Exercise description: Copy out each line below in which the string "hold" appears.

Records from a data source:
---*---

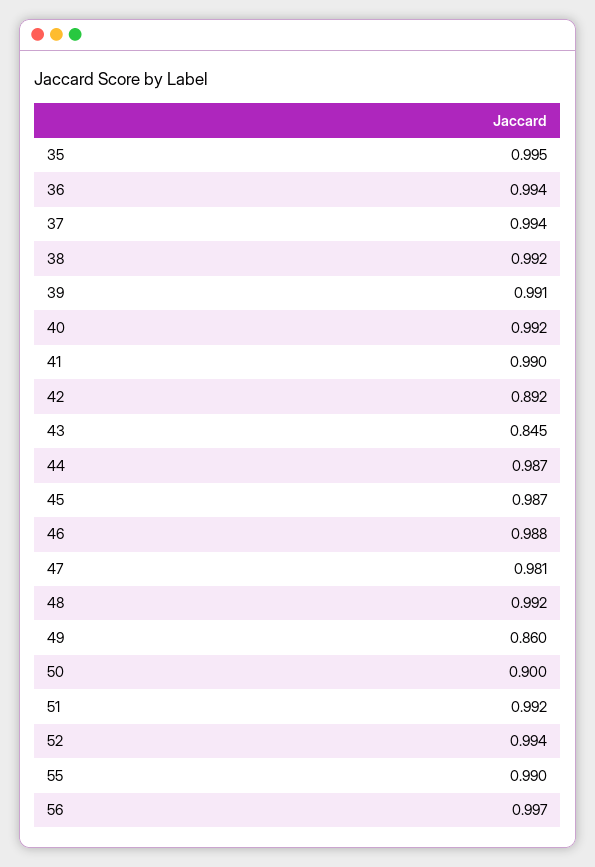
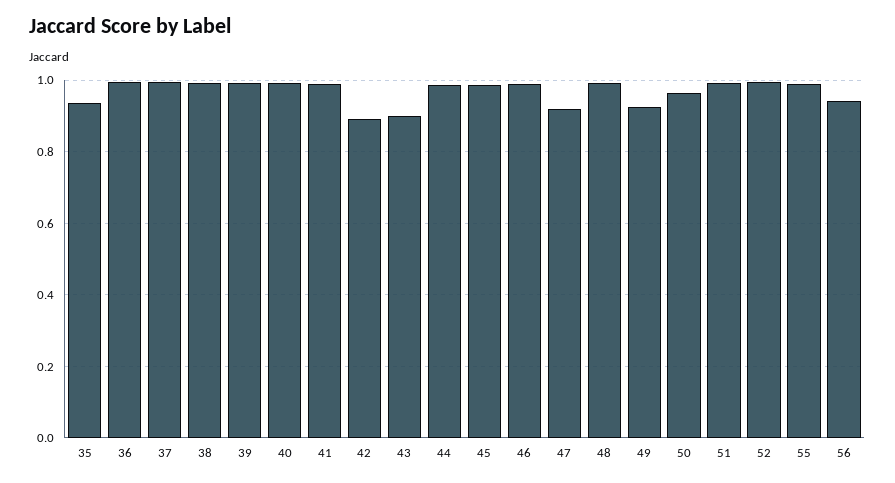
  {
-   "35": 0.995,
+   "35": 0.94,
    "36": 0.994,
    "37": 0.994,
    "38": 0.992,
    "39": 0.991,
    "40": 0.992,
    "41": 0.99,
    "42": 0.892,
-   "43": 0.845,
+   "43": 0.9,
    "44": 0.987,
    "45": 0.987,
    "46": 0.988,
-   "47": 0.981,
+   "47": 0.92,
    "48": 0.992,
-   "49": 0.86,
+   "49": 0.92,
-   "50": 0.9,
+   "50": 0.96,
    "51": 0.992,
    "52": 0.994,
    "55": 0.99,
-   "56": 0.997
+   "56": 0.94
  }

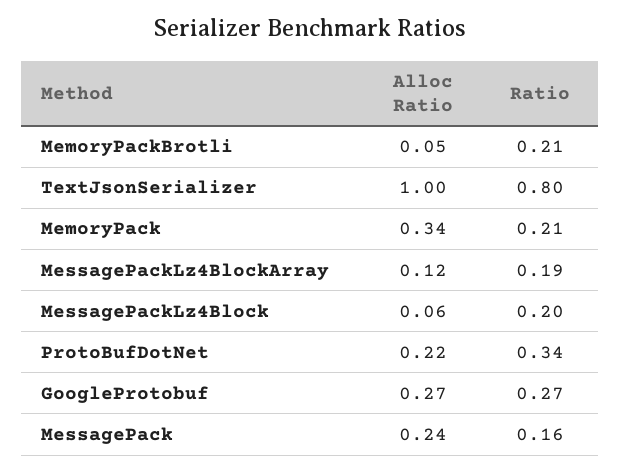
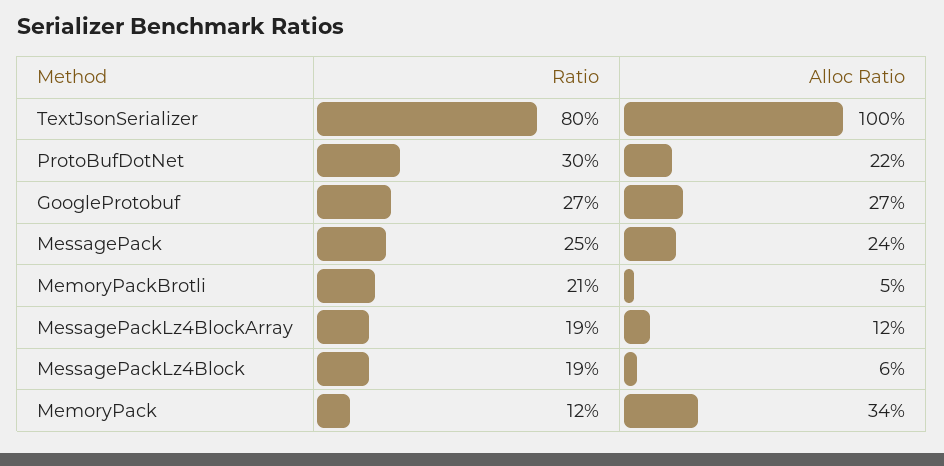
  {
    "Alloc Ratio": {
      "MemoryPackBrotli": 0.05,
      "TextJsonSerializer": 1,
      "MemoryPack": 0.34,
      "MessagePackLz4BlockArray": 0.12,
      "MessagePackLz4Block": 0.06,
      "ProtoBufDotNet": 0.22,
      "GoogleProtobuf": 0.27,
      "MessagePack": 0.24
    },
    "Ratio": {
      "MemoryPackBrotli": 0.21,
      "TextJsonSerializer": 0.8,
-     "MemoryPack": 0.21,
+     "MemoryPack": 0.12,
      "MessagePackLz4BlockArray": 0.19,
-     "MessagePackLz4Block": 0.2,
+     "MessagePackLz4Block": 0.19,
-     "ProtoBufDotNet": 0.34,
+     "ProtoBufDotNet": 0.3,
      "GoogleProtobuf": 0.27,
-     "MessagePack": 0.16
+     "MessagePack": 0.25
    }
  }

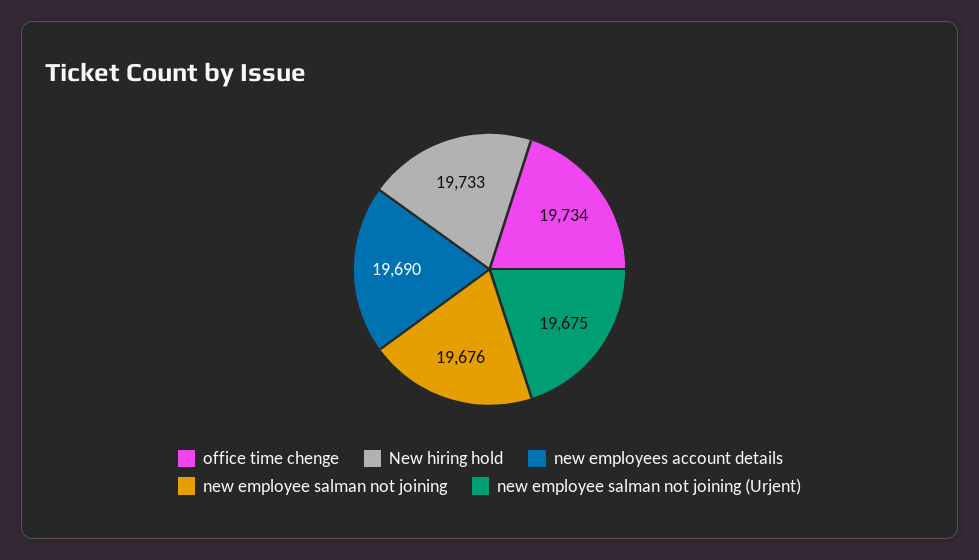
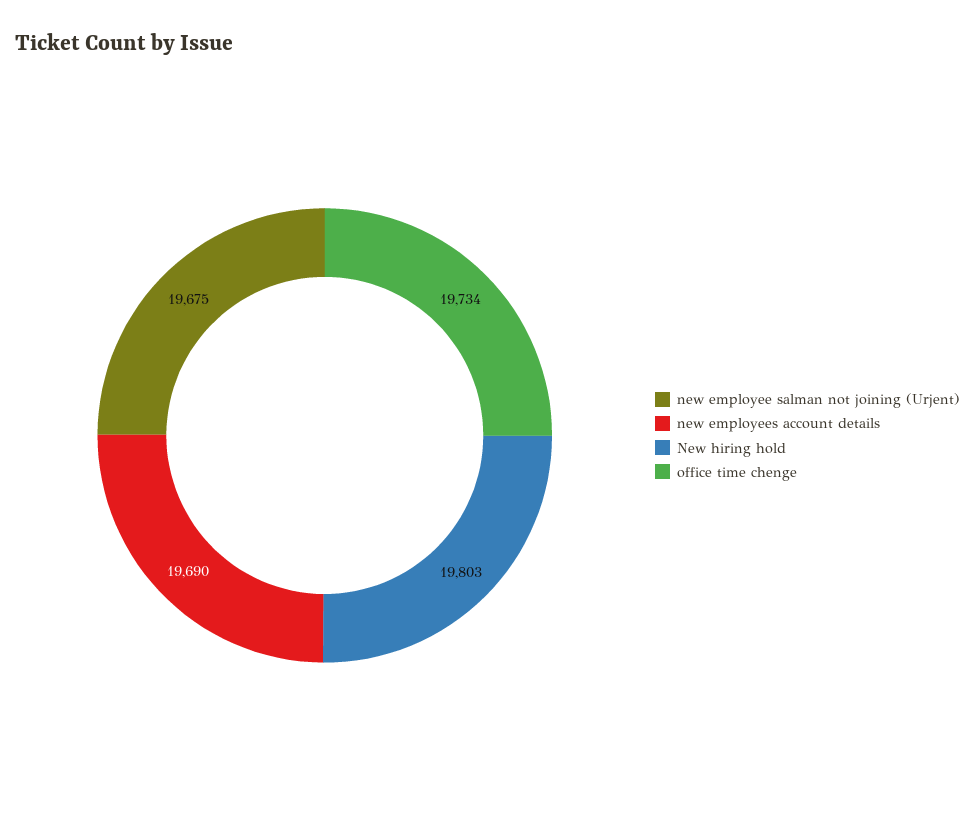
  {
    "office time chenge": 19734,
-   "New hiring hold": 19733,
+   "New hiring hold": 19803,
    "new employees account details": 19690,
-   "new employee salman not joining": 19676,
    "new employee salman not joining (Urjent)": 19675
  }

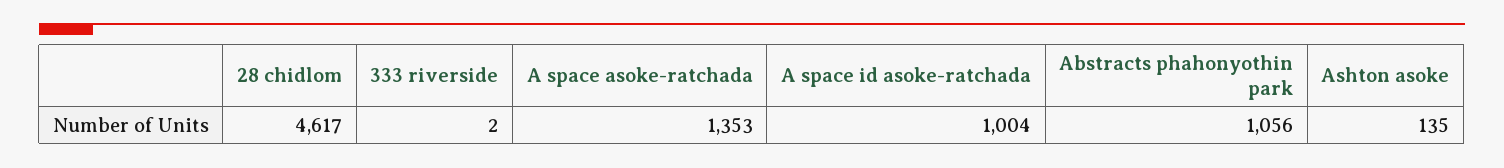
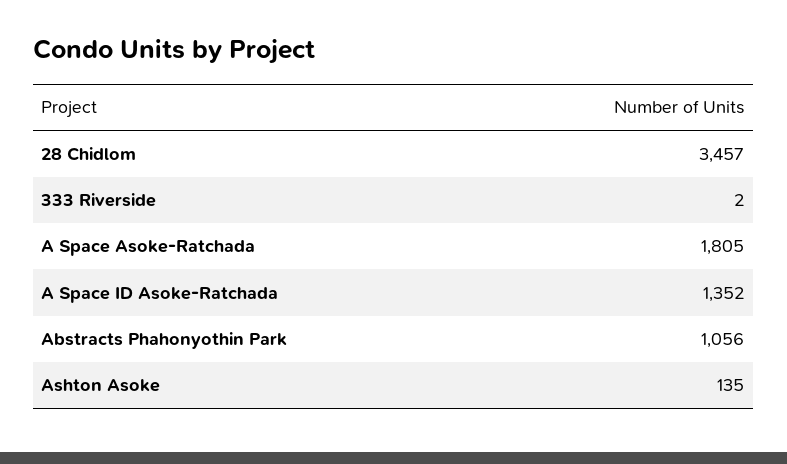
  {
-   "28 chidlom": 4617,
+   "28 chidlom": 3457,
    "333 riverside": 2,
-   "A space asoke-ratchada": 1353,
+   "A space asoke-ratchada": 1805,
-   "A space id asoke-ratchada": 1004,
+   "A space id asoke-ratchada": 1352,
    "Abstracts phahonyothin park": 1056,
    "Ashton asoke": 135
  }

---*---

Answer to this exercise:
-   "New hiring hold": 19733,
+   "New hiring hold": 19803,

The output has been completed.